In March 2007 visual effects and product company Digital Domain purchased The Foundry. The price was £5 million ($9.8 million USD) and took the form of £550,000 cash, £2 million restricted stock (Digital Domain was not public at the time), and a promissory note for £2.5 million.
On June 2, 2009 the Foundry was divested from Digital Domain in a management buyout sponsored by UK-based venture capital firm Advent Venture Partners. Digital Domain received proceeds of $12 million dollars in the transaction. According to subsequent Digital Domain SEC filings, The Foundry revenue for the full year 2008 was $7.9 million, equating to a multiple of approximately 1.5x annual sales.
The Foundry was sold again in March 2011 to global private equity firm The Carlyle Group for a reported £75 million ($120 million USD). An impressive return for Advent over a two year holding period (10x increase in deal value). Carlyle’s 2011 press release quotes an annual revenue figure of £14.9 million for 2010, implying a 5x trailing sales multiple. UK regulatory filings indicate EBITDA of £6.5 million for 2010 (purchase price was then about 11.5x EBITDA).
The Foundry’s Nuke compositing software had benefited greatly from Apple’s 2006 decision to end-of-life Shake, a widely used compositing software tool. Apple continued to sell Shake until mid-year 2009, which happens to aligns with the tremendous growth The Foundry experienced.
During Carlyle’s ownership The Foundry purchased Luxology (2012) and Made with Mischief (2014) to accelerate its growth. Then in May 2015 Carlyle sold The Foundry to HgCapital for £200 million ($312 million). According to Carlyle’s 2015 press release about the sale, revenue grew by over 160% during Carlyle’s ownership. Regulatory filings indicate 2014 full year revenue was £27.5 million and EBITDA was around £8.5 million. Using these figures HgCapital paid around 7x trailing sales and 23x trailing EBITDA.
The Foundry would rebrand as just Foundry in early 2017. Under HgCapital’s ownership growth of revenue and profitability continued. HgCapitals’ filings indicate Foundry grew revenue by 12% and EBITDA by 54% in 2017, and further states EBITDA grew double-digits in 2018.
The above transaction review understates the equity returns of the investors. Each institutional investor employed debt to magnify its equity return, making these transactions case studies in making money for investors.
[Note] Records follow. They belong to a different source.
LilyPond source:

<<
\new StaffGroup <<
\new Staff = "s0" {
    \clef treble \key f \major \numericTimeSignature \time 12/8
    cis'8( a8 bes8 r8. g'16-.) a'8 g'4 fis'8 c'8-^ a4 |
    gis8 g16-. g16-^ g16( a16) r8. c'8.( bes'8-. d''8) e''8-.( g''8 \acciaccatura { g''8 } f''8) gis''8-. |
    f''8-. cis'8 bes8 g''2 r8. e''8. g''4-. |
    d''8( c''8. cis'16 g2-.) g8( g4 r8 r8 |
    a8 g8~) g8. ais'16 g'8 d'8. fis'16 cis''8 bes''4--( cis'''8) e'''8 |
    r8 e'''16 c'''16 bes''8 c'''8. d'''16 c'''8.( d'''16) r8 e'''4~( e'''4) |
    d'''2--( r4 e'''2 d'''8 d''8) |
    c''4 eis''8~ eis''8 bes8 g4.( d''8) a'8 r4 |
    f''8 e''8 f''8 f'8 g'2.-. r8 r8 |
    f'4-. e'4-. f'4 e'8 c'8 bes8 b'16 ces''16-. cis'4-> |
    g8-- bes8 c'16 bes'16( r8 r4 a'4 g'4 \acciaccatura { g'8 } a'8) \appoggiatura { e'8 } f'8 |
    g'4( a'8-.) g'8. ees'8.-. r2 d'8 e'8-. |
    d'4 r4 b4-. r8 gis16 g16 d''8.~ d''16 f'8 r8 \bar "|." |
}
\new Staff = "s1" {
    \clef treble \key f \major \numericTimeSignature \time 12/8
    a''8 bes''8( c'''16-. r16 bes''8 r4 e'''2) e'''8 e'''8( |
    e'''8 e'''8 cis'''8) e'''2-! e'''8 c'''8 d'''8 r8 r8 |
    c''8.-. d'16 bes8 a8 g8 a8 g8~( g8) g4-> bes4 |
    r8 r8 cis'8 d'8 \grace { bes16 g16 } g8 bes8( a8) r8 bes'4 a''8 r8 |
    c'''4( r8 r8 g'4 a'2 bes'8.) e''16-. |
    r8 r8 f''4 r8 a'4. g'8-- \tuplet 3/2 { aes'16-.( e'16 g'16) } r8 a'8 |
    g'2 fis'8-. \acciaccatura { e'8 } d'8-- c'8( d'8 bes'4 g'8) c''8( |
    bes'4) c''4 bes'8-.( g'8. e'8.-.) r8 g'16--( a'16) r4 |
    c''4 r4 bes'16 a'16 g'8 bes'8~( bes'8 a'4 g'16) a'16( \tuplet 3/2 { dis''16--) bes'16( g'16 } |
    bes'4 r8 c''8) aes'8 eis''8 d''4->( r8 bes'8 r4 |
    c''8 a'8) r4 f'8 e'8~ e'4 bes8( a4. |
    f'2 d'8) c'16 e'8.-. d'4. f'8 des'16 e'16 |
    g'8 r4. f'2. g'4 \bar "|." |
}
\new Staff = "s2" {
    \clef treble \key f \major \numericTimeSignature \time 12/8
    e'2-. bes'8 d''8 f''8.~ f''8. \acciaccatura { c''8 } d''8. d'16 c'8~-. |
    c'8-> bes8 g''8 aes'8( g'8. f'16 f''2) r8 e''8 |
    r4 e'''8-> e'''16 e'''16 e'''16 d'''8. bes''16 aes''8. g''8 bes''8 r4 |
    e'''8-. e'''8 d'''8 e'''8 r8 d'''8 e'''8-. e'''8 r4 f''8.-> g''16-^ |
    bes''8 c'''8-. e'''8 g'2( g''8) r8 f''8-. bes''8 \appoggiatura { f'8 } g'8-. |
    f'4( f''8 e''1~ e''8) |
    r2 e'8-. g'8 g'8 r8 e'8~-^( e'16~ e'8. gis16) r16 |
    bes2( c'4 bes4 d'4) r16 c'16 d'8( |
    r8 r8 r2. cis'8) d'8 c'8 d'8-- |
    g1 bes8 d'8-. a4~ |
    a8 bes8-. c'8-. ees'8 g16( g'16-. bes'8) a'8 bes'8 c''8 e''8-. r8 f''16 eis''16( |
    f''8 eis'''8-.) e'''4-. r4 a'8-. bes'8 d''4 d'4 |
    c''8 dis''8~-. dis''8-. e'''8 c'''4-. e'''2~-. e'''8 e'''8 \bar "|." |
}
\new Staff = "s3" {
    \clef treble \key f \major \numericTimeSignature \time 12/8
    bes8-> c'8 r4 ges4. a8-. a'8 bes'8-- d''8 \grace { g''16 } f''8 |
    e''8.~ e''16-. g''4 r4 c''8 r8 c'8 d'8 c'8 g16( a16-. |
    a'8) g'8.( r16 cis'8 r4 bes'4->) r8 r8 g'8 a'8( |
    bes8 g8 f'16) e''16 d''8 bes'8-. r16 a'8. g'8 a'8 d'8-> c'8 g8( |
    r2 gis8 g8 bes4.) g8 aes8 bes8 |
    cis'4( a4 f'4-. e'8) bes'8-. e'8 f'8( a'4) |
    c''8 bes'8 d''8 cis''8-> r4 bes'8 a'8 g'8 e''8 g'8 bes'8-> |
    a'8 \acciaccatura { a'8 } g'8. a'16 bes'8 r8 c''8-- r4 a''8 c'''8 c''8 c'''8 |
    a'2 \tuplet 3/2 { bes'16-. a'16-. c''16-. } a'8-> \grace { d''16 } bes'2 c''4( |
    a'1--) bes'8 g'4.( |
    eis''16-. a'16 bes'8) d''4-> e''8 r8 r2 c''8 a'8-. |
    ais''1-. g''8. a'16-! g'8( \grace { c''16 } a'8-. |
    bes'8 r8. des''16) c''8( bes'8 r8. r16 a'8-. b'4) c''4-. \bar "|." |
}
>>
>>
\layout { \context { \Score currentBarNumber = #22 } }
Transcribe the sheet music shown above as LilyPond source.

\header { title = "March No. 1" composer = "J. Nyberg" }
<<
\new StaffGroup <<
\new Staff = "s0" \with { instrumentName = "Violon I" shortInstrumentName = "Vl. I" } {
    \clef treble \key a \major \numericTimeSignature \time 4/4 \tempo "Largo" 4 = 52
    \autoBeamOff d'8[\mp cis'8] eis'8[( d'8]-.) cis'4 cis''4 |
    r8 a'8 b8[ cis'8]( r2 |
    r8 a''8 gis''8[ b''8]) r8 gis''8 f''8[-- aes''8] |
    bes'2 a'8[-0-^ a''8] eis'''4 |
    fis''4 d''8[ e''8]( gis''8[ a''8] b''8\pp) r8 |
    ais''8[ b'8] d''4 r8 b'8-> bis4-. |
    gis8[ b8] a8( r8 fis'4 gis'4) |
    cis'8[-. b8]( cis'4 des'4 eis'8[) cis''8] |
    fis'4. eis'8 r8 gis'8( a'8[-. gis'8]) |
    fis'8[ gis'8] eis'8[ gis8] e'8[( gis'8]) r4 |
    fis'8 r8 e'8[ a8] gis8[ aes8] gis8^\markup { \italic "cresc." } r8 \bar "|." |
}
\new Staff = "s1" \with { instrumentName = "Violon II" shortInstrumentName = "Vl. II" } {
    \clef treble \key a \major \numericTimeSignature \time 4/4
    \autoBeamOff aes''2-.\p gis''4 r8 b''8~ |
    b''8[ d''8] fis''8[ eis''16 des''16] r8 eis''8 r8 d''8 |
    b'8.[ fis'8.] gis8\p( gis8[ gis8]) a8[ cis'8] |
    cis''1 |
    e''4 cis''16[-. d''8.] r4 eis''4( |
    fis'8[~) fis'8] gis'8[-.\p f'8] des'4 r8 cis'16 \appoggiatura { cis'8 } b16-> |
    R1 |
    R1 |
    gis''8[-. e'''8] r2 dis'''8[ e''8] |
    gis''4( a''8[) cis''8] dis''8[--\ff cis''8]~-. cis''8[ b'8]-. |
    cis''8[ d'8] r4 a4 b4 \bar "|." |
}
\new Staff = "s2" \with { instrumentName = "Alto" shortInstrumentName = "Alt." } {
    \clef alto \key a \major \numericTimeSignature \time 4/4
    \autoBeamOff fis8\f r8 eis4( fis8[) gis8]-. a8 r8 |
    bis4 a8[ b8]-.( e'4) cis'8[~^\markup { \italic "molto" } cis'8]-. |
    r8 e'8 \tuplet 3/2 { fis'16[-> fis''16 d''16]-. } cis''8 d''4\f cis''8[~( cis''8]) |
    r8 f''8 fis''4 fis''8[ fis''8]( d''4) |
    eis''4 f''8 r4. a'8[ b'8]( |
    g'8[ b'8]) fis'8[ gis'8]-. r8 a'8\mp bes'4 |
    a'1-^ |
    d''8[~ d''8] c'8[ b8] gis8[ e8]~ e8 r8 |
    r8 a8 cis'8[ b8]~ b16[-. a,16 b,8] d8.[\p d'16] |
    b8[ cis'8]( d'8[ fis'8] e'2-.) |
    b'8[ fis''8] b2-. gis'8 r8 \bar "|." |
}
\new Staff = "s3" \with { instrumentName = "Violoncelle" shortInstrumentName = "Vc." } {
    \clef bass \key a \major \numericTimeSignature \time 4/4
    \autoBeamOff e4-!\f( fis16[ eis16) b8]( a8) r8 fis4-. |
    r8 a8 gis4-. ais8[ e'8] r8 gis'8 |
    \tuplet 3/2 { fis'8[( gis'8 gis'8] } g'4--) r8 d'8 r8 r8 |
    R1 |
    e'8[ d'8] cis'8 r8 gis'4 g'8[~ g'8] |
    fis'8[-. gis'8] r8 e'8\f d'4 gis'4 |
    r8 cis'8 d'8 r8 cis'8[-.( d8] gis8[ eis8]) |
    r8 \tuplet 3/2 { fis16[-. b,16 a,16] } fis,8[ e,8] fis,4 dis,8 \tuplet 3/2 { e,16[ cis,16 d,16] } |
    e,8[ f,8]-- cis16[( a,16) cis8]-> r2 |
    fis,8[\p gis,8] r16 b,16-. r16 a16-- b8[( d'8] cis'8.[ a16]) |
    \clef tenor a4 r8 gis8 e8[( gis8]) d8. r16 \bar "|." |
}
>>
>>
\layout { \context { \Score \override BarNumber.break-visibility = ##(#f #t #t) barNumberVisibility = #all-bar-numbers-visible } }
Based on a review of end of year 2017 regulatory filings, Foundry’s last owner HgCapital had managed to borrow over £260 million pounds of interest-bearing loans – which is over six times annual sales. HgCapital’s 2015 press release stated the HgCapital Trust would contribute £19.7 million of the £200 million purchase from Carlyle. Since HgCapital’s model is to invest alongside other institutional investors, the balance of the equity position is other investors. In HgCapital’s 2016 annual report the residual cost of Foundry is listed at £15.2 million and Hg’s client equity position is listed at 79.1%. If the latter means equity owned not by the Trust, then the total equity commitment was around £100 million – but it is not clear how much of the equity was rolled over by existing investors or management.
Returning to the point, HgCapital indicates in its press release that it (the Trust) will receive cash proceeds of £28.0 million from the sale to Roper. Add to this an earlier ‘realization’ of £3.7 million from a refinancing of Foundry’s debt in 2018 and the total cash return appears to be £31.7 million. Measured against the residual cost of £15.2 million, the return is a doubling of the investment in a little less than four years. It would appear there is, in fact, money to be made investing in media technology.
In an unrelated, separate observation we were asked by TVBEurope to provide an outlook for the M&A environment toward the end of 2018. Here is an excerpt:
Finally, what does he [Josh Stinehour, Devoncroft] expect to see happen within our industry in 2019? “Drawing on the historical record, I expect more of the same: targeted M&A (buy versus build, geographic expansion, etc); creative mergers to add economic scale; pragmatic divestitures by larger technology organisations; and lastly a few totally surprising purchases by large IT organisations based on utterly arbitrary rationales.”